## Job
Transcribe every record below verbatim, preserving its exact wording, markup, and line breaks.

## Records
========================================

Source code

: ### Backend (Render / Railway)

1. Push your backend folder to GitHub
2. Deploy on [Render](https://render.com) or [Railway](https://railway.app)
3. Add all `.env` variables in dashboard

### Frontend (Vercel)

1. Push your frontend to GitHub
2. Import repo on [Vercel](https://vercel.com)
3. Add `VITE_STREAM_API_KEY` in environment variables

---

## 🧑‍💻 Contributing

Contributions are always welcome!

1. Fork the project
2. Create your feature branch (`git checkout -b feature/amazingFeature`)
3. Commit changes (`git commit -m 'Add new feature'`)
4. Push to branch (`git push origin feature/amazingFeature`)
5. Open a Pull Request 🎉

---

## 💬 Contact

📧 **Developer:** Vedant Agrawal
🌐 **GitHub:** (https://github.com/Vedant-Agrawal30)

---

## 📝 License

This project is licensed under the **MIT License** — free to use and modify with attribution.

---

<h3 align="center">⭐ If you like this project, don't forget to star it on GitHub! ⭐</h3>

========================================

## Result for this task
Source code

: ### Backend (Render / Railway)

1. Push your backend folder to GitHub
2. Deploy on [Render](https://render.com) or [Railway](https://railway.app)
3. Add all `.env` variables in dashboard

### Frontend (Vercel)

1. Push your frontend to GitHub
2. Import repo on [Vercel](https://vercel.com)
3. Add `VITE_STREAM_API_KEY` in environment variables

---

## 🧑‍💻 Contributing

Contributions are always welcome!

1. Fork the project
2. Create your feature branch (`git checkout -b feature/amazingFeature`)
3. Commit changes (`git commit -m 'Add new feature'`)
4. Push to branch (`git push origin feature/amazingFeature`)
5. Open a Pull Request 🎉

---

## 💬 Contact

📧 **Developer:** Vedant Agrawal
🌐 **GitHub:** (https://github.com/Vedant-Agrawal30)

---

## 📝 License

This project is licensed under the **MIT License** — free to use and modify with attribution.

---

<h3 align="center">⭐ If you like this project, don't forget to star it on GitHub! ⭐</h3>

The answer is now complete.